Mandaty dla wszystkich to także mandaty dla rowerzystów
Zupełnie nieoczywista sprawa to przejazdy kolejowe – za przejazd pod opuszczającymi się zaporami lub ich wymijanie grozi 2000 PLN. To samo z przejazdem przez tory przy migającym sygnale ostrzegawczym. Podejrzewam, że sporo osób to zaskoczy. Przy recydywie kara zostanie zdublowana.
W tym miejscu warto też przypomnieć, że od sierpnia ubiegłego roku, gdy wprowadzono nowe przepisy w związku z rosnącą popularnością hulajnóg elektrycznych, za poruszanie się rowerem po chodniku z prędkością większą od pieszych można dostać mandat w wysokości od 20 do 500 zł.
Co z tym zrobić? Jeździć rozsądnie i odpowiedzialnie. Nic z powyższej listy nie nazwałbym problematycznym ani kontrowersyjnym. Nowe mandaty dla rowerzystów nie dotkną większości z nas. Jeśli macie inne zdanie, zapraszam do dyskusji!
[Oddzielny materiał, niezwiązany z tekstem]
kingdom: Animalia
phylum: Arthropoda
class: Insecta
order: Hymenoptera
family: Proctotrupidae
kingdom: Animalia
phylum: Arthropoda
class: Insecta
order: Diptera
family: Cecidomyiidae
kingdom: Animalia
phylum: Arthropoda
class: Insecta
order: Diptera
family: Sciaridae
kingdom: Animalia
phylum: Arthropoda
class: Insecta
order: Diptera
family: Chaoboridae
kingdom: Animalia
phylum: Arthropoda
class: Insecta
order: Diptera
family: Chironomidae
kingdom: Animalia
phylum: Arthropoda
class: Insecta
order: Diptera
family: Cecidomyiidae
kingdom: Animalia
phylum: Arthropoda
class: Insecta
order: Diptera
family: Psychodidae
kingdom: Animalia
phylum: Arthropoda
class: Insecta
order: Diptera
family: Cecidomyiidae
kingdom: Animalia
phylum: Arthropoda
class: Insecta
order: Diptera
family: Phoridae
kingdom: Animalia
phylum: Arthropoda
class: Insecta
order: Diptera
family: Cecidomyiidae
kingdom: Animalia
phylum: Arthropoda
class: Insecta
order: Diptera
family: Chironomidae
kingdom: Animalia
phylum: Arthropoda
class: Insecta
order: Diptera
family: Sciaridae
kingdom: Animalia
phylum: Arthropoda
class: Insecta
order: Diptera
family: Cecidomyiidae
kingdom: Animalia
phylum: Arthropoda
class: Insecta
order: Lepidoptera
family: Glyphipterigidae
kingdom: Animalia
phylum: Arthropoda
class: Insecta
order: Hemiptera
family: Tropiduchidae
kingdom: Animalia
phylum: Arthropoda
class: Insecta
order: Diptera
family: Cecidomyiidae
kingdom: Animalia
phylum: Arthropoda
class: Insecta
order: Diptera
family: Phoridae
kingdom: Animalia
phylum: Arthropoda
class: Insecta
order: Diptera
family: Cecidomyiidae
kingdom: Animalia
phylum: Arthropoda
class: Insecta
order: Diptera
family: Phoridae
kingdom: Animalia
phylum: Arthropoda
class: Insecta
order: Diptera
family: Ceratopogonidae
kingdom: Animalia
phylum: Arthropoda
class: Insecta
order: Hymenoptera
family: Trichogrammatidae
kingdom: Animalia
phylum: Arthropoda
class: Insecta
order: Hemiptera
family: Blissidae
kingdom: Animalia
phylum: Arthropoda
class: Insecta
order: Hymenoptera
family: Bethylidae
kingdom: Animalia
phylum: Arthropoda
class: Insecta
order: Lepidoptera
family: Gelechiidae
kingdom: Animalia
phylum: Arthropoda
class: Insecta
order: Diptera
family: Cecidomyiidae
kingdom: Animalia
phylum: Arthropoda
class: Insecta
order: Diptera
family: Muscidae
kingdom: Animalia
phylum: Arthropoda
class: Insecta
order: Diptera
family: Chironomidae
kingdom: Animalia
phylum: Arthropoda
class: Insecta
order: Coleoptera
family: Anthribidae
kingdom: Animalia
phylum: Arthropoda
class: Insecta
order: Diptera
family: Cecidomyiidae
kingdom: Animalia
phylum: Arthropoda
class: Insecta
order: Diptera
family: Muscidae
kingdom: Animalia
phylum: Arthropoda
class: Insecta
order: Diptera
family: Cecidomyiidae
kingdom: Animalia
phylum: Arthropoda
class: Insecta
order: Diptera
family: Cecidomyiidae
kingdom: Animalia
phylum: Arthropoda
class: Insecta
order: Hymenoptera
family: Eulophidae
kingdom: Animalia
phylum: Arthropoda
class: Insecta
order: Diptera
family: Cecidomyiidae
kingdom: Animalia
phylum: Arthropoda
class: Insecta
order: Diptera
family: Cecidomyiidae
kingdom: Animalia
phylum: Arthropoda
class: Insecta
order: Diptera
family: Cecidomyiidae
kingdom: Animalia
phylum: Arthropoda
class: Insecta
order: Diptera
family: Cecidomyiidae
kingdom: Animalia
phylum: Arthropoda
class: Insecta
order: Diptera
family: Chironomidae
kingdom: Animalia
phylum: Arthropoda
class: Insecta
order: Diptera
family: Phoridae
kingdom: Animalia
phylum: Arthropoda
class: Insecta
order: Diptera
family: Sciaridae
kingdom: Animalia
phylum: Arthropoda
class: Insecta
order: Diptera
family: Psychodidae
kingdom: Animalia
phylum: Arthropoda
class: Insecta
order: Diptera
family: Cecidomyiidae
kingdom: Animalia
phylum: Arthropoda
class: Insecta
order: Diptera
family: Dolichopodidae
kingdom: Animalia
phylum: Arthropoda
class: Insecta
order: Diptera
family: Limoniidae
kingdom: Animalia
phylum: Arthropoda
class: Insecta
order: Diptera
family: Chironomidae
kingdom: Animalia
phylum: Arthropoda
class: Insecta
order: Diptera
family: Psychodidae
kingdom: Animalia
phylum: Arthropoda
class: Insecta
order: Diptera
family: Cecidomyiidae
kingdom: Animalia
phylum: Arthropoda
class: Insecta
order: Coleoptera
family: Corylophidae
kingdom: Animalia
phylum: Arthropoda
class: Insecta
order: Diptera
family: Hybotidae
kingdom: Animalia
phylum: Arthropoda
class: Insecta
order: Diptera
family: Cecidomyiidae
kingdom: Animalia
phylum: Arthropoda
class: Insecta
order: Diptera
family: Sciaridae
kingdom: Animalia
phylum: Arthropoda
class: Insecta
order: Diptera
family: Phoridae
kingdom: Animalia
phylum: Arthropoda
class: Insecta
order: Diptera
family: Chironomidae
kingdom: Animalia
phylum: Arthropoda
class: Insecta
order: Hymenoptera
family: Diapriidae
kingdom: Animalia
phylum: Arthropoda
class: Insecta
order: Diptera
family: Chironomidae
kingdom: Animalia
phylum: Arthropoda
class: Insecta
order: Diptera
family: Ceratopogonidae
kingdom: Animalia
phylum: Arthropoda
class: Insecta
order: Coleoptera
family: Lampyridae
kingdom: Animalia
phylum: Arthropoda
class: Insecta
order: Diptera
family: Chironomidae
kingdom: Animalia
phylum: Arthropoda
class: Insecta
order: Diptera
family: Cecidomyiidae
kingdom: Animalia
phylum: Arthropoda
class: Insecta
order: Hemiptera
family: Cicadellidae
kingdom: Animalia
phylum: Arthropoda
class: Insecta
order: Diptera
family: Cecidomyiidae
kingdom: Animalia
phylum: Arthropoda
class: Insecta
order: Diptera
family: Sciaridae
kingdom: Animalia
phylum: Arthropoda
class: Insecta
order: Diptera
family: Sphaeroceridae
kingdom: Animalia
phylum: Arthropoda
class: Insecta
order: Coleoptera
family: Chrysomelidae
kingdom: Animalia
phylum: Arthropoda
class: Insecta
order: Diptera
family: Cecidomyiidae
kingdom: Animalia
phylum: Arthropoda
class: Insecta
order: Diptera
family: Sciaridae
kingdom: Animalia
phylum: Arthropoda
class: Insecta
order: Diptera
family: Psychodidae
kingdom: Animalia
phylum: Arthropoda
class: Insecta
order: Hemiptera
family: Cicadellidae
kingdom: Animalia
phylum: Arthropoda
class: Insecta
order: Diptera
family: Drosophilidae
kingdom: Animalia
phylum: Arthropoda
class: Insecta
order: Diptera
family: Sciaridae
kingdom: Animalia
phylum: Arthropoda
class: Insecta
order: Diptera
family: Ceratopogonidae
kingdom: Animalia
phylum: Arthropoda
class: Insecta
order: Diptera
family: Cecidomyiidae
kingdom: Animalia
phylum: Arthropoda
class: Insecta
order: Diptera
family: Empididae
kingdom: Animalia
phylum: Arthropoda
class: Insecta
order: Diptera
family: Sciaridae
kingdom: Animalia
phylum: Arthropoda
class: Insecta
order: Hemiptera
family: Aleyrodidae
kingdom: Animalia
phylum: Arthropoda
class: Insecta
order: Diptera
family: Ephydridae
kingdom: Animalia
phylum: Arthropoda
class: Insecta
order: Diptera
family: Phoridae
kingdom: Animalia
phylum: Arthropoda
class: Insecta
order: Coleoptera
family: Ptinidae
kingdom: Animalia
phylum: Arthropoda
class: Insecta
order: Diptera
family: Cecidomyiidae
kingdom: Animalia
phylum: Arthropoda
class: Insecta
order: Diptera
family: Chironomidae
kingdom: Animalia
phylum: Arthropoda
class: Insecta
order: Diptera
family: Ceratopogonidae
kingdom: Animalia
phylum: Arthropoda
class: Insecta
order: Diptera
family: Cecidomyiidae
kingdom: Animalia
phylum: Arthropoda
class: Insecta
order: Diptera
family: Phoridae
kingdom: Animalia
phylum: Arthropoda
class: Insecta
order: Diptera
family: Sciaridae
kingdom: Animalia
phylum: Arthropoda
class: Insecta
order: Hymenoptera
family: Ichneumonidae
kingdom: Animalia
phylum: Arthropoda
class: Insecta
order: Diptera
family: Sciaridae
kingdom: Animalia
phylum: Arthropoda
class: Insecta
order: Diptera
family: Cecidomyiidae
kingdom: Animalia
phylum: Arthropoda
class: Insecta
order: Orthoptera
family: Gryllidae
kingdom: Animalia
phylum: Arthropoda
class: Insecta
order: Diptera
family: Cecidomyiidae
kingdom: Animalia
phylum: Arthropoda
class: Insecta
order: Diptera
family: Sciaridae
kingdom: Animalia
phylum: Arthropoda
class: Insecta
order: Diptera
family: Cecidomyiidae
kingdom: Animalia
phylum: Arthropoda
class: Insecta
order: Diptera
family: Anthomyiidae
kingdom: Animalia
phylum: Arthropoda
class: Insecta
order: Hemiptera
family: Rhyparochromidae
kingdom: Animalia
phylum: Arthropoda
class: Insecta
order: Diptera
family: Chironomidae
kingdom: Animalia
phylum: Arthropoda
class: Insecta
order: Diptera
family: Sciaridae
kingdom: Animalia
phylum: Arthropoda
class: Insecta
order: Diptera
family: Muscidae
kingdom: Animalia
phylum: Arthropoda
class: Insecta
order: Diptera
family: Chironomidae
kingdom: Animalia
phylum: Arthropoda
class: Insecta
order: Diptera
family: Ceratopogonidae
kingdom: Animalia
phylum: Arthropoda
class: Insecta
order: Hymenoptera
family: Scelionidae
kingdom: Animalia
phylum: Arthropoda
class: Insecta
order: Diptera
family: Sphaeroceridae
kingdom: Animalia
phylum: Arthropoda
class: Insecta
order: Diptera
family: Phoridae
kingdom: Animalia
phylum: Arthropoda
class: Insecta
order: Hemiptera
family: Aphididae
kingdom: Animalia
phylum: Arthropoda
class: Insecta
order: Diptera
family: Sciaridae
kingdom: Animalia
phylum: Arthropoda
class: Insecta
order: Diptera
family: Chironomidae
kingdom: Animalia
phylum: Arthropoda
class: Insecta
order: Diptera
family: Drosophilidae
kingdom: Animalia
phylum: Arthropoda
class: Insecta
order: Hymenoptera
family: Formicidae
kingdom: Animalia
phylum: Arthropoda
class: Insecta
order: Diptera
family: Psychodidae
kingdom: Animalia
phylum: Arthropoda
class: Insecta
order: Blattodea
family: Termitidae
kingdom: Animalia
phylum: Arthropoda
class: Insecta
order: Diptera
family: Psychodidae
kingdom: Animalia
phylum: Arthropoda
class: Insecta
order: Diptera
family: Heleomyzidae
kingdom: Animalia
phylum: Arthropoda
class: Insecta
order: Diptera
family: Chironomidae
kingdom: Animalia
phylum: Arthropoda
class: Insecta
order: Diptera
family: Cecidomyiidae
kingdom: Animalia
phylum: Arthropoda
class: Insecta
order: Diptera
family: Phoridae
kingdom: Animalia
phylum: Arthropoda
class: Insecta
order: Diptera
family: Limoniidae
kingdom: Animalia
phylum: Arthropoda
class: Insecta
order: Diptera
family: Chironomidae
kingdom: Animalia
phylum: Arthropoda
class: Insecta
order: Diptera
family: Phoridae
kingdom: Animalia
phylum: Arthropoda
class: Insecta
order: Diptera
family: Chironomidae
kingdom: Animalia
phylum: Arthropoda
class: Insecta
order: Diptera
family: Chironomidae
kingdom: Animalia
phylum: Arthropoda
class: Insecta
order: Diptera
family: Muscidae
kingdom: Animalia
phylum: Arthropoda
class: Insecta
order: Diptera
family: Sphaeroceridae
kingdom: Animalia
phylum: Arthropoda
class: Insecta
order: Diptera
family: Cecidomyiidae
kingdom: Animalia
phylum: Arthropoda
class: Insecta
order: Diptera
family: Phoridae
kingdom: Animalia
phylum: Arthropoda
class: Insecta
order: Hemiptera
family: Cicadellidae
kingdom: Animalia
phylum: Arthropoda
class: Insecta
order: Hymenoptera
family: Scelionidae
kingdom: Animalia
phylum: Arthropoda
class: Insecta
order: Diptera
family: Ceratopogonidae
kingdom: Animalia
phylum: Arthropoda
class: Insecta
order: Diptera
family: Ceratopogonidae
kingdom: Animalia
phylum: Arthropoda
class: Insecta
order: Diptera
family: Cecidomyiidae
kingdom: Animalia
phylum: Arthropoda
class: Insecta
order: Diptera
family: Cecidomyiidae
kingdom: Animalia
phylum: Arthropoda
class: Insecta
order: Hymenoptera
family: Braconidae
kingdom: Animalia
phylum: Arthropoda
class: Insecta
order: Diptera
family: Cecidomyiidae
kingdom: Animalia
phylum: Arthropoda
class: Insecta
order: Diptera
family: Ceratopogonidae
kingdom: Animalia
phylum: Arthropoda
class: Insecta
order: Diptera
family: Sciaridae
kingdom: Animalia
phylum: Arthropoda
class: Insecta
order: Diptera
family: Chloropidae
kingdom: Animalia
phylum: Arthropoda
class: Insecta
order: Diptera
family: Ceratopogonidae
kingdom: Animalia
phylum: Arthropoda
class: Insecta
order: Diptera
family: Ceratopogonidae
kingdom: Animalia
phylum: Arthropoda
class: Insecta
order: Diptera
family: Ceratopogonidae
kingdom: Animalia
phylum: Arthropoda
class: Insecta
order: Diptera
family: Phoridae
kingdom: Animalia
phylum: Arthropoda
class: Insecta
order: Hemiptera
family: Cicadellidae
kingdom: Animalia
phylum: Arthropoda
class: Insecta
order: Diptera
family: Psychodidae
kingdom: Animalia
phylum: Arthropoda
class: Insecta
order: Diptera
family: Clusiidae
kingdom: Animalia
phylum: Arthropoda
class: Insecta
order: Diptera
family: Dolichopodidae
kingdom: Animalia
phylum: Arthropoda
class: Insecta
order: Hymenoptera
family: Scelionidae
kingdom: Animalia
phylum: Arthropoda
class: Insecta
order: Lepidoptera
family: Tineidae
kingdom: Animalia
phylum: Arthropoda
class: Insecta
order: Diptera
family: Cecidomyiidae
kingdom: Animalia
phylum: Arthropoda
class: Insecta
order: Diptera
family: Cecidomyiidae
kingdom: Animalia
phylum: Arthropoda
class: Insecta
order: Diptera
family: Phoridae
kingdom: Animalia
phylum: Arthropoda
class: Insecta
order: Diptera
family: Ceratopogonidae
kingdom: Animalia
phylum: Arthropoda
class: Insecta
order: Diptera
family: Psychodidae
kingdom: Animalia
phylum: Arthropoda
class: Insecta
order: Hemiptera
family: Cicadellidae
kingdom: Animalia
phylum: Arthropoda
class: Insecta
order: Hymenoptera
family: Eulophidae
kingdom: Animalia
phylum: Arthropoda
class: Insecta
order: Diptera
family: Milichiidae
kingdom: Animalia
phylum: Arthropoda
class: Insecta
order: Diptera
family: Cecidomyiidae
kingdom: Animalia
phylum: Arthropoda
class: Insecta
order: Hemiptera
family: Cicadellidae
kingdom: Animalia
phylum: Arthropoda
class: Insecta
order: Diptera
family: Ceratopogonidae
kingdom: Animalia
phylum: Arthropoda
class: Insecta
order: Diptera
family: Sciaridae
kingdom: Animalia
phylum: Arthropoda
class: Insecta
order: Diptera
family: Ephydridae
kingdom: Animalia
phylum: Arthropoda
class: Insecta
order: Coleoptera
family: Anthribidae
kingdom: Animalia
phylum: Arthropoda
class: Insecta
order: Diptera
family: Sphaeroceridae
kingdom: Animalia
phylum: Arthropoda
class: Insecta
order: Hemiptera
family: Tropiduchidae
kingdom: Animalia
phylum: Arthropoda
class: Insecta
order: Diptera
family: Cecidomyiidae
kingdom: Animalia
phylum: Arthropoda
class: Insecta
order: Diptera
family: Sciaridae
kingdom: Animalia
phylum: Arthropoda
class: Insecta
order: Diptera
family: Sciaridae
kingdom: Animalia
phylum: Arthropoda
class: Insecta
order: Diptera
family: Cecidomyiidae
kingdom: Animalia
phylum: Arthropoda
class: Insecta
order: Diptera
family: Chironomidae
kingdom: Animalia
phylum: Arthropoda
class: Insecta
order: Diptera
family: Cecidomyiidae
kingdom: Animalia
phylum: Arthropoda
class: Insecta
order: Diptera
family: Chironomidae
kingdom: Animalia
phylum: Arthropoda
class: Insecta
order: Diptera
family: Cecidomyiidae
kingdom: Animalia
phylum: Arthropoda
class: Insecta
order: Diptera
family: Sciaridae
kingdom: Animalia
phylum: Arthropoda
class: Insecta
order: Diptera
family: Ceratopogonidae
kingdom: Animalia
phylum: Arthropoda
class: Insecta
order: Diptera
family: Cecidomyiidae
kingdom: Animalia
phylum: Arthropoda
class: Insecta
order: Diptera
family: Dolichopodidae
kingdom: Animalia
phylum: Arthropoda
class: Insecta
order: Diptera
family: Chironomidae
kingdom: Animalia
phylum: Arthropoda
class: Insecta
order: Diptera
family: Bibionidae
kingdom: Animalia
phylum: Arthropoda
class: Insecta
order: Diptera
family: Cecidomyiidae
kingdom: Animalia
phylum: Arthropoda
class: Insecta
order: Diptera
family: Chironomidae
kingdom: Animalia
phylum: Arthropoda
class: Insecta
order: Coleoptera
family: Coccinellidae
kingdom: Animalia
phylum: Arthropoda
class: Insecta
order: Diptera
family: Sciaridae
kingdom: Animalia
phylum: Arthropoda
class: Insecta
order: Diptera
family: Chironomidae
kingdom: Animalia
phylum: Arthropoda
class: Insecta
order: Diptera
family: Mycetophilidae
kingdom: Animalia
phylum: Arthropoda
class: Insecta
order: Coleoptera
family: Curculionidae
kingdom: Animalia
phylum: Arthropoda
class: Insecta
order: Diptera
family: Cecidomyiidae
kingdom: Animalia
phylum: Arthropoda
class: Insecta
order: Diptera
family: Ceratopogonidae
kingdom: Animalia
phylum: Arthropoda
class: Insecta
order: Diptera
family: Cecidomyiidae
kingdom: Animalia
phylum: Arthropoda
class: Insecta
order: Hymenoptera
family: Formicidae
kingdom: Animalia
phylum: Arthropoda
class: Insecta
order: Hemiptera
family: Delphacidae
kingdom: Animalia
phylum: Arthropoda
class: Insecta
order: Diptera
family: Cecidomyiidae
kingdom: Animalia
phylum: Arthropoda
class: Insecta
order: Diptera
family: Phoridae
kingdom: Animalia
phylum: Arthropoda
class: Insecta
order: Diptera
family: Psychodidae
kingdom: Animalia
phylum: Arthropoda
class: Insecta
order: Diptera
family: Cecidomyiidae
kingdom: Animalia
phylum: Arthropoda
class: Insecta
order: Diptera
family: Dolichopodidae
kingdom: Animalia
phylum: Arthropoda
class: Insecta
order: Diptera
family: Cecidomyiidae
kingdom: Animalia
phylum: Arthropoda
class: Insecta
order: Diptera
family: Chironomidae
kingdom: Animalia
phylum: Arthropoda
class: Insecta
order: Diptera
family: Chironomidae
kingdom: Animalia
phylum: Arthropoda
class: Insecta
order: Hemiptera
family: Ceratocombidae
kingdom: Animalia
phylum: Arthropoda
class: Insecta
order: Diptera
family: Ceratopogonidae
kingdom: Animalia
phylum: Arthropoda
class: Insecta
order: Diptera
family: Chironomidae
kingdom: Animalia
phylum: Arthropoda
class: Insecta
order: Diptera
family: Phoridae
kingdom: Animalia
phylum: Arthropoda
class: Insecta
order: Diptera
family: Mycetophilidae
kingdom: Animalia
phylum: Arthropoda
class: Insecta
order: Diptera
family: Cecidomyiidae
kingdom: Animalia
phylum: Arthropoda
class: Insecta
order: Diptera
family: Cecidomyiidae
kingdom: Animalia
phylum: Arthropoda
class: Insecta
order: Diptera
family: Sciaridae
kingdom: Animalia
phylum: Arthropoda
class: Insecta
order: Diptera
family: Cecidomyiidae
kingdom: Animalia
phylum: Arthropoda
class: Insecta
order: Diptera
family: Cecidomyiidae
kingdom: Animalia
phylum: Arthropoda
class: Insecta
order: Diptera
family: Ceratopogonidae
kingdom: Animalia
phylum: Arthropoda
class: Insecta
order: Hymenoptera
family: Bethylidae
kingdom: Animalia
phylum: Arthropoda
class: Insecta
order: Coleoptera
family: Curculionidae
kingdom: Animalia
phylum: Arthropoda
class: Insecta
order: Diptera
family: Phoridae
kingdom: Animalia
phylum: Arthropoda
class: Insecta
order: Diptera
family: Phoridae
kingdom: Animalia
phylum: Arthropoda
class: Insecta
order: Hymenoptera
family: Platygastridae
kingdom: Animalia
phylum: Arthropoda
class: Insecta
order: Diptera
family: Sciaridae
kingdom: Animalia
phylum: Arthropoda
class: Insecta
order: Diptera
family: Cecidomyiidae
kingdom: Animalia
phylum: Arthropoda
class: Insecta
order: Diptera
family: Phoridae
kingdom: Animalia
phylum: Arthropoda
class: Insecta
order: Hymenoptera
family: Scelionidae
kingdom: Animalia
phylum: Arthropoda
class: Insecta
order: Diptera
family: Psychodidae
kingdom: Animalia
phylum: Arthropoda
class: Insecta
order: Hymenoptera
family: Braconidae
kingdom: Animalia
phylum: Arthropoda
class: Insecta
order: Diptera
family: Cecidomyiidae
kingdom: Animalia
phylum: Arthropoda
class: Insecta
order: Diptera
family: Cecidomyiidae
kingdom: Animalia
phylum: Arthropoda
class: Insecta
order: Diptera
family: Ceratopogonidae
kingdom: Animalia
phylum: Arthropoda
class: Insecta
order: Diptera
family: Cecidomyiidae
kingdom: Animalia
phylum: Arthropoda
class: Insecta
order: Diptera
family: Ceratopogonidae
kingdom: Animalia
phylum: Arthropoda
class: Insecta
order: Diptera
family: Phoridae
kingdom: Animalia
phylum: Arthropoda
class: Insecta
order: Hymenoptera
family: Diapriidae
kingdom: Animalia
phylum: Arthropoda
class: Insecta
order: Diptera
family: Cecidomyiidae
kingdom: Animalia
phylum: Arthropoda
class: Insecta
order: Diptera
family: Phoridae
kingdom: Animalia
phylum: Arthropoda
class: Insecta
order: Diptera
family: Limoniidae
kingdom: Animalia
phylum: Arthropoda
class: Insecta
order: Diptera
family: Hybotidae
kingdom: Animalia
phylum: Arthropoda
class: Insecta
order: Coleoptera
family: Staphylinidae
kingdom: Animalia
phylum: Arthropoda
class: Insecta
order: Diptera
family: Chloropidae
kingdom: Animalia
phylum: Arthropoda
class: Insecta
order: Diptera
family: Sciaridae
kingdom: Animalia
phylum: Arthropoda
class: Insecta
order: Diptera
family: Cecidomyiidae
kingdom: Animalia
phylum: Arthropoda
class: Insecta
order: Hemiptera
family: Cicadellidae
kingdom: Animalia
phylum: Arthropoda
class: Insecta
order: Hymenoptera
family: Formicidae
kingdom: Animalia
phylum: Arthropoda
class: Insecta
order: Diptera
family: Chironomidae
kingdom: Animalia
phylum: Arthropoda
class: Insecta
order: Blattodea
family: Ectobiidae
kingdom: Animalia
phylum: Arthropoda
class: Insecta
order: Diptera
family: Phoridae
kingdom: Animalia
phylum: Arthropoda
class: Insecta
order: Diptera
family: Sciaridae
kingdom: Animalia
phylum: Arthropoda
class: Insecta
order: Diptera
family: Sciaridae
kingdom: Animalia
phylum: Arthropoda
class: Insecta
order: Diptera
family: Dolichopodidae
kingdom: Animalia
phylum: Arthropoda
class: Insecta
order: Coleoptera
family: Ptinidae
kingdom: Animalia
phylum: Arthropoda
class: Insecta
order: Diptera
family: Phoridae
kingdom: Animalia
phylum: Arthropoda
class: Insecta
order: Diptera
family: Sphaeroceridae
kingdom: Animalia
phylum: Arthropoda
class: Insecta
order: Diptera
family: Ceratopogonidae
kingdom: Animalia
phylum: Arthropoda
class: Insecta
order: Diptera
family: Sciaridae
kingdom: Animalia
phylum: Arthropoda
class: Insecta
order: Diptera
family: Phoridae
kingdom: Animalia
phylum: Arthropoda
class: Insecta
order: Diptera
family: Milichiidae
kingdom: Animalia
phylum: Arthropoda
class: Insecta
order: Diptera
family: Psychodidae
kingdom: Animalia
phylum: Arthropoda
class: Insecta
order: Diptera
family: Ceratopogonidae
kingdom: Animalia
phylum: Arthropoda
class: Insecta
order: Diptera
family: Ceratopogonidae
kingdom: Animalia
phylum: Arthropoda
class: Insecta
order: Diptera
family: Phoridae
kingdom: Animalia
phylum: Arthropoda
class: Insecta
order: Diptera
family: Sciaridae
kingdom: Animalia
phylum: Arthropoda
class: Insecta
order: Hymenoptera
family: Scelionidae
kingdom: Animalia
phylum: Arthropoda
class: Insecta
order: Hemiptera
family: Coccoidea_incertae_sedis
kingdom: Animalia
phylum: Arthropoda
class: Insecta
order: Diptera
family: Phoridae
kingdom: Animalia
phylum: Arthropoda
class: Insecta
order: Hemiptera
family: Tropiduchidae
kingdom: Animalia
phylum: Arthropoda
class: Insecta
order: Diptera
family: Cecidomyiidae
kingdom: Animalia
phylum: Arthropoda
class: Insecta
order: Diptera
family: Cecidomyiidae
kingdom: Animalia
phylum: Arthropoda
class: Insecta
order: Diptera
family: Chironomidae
Szczegółowy taryfikator znajdziecie tu – w ogłoszonym 30 grudnia 2022 roku tekście rozporządzenia.
Autor zdjęcia głównego:
Geoffrey Franklin
Te 1500 zł mandatu za brak karty rowerowej to kaczka dziennikarska. Policja uspokaja, że w taryfikatorze za taką jazdę jest 200 zł kary. Po drugie dotyczy to tylko osób między 17 a 18 rokiem życia.